*EXERCISE GOAL:*
Reproduce the text of the data below, substituting "trackers" for every occurrence of "cookies" and changing nothing else. Leave the pictures out.

*SUPPLIED RECORDS:*
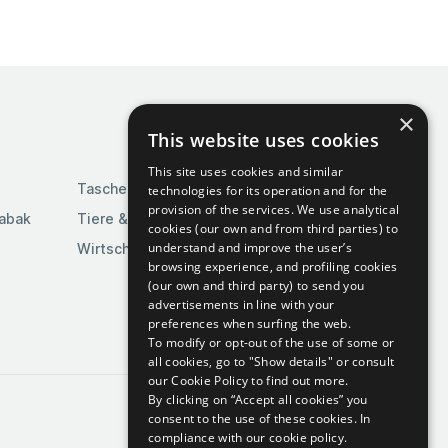
×
This website uses cookies
This site uses cookies and similar
Taschen & Gepäck
technologies for its operation and for the
provision of the services. We use analytical
Tabak
Tiere & Tierbedarf
cookies (our own and from third parties) to
understand and improve the user’s
Wirtschaft & Industrie
browsing experience, and profiling cookies
(our own and third party) to send you
advertisements in line with your
preferences when surfing the web.
To modify or opt-out of the use of some or
all cookies, go to "Show details" or consult
our Cookie Policy to find out more.
By clicking on “Accept all cookies” you
consent to the use of these cookies.
In
compliance with our cookie policy.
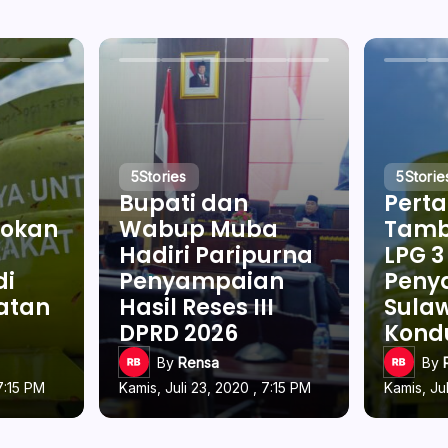
5
Stories
5
Storie
Bupati dan
Pert
okan
Wabup Muba
Tamb
Hadiri Paripurna
LPG 3
di
Penyampaian
Penya
latan
Hasil Reses III
Sulaw
DPRD 2026
Kond
By
Rensa
By
7:15 PM
Kamis, Juli 23, 2020 , 7:15 PM
Kamis, Ju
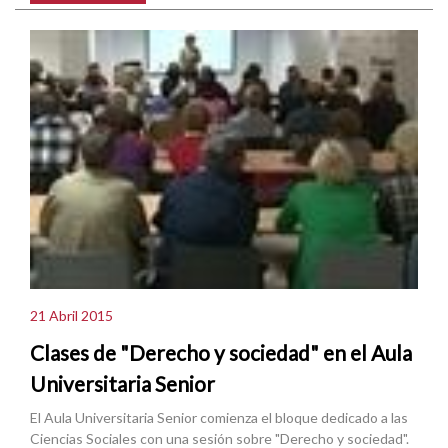
21 Abril 2015
Clases de "Derecho y sociedad" en el Aula
Universitaria Senior
El Aula Universitaria Senior comienza el bloque dedicado a las
Ciencias Sociales con una sesión sobre "Derecho y sociedad".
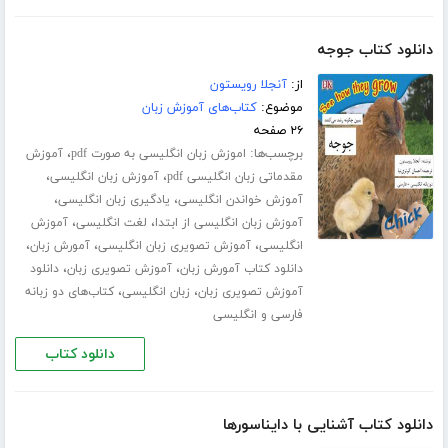
دانلود کتاب جوجه
از:
آنجلا رویستون
موضوع:
کتاب‌های آموزش زبان
۲۶ صفحه
برچسب‌ها:
،
اموزش زبان انگلیسی به صورت pdf
آموزش
،
،
مقدماتی زبان انگلیسی pdf
آموزش زبان انگلیسی
،
،
آموزش خواندن انگلیسی
یادگیری زبان انگلیسی
،
،
آموزش زبان انگلیسی از ابتدا
لغت انگلیسی
آموزش
،
،
،
انگلیسی
آموزش تصویری زبان انگلیسی
آمورش زبان
،
،
دانلود کتاب آمورش زبان
آموزش تصویری زبان
دانلود
،
،
آموزش تصویری زبان
زبان انگلیسی
کتاب‌های دو زبانه
فارسی و انگلیسی
دانلود کتاب
دانلود کتاب آشنایی با دایناسورها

*ANSWER BOX:*
×
This website uses trackers
This site uses trackers and similar
Taschen & Gepäck
technologies for its operation and for the
provision of the services. We use analytical
Tabak
Tiere & Tierbedarf
trackers (our own and from third parties) to
understand and improve the user’s
Wirtschaft & Industrie
browsing experience, and profiling trackers
(our own and third party) to send you
advertisements in line with your
preferences when surfing the web.
To modify or opt-out of the use of some or
all trackers, go to "Show details" or consult
our Cookie Policy to find out more.
By clicking on “Accept all trackers” you
consent to the use of these trackers.
In
compliance with our cookie policy.
5
Stories
5
Storie
Bupati dan
Pert
okan
Wabup Muba
Tamb
Hadiri Paripurna
LPG 3
di
Penyampaian
Penya
latan
Hasil Reses III
Sulaw
DPRD 2026
Kond
By
Rensa
By
7:15 PM
Kamis, Juli 23, 2020 , 7:15 PM
Kamis, Ju
21 Abril 2015
Clases de "Derecho y sociedad" en el Aula
Universitaria Senior
El Aula Universitaria Senior comienza el bloque dedicado a las
Ciencias Sociales con una sesión sobre "Derecho y sociedad".
دانلود کتاب جوجه
از:
آنجلا رویستون
موضوع:
کتاب‌های آموزش زبان
۲۶ صفحه
برچسب‌ها:
،
اموزش زبان انگلیسی به صورت pdf
آموزش
،
،
مقدماتی زبان انگلیسی pdf
آموزش زبان انگلیسی
،
،
آموزش خواندن انگلیسی
یادگیری زبان انگلیسی
،
،
آموزش زبان انگلیسی از ابتدا
لغت انگلیسی
آموزش
،
،
،
انگلیسی
آموزش تصویری زبان انگلیسی
آمورش زبان
،
،
دانلود کتاب آمورش زبان
آموزش تصویری زبان
دانلود
،
،
آموزش تصویری زبان
زبان انگلیسی
کتاب‌های دو زبانه
فارسی و انگلیسی
دانلود کتاب
دانلود کتاب آشنایی با دایناسورها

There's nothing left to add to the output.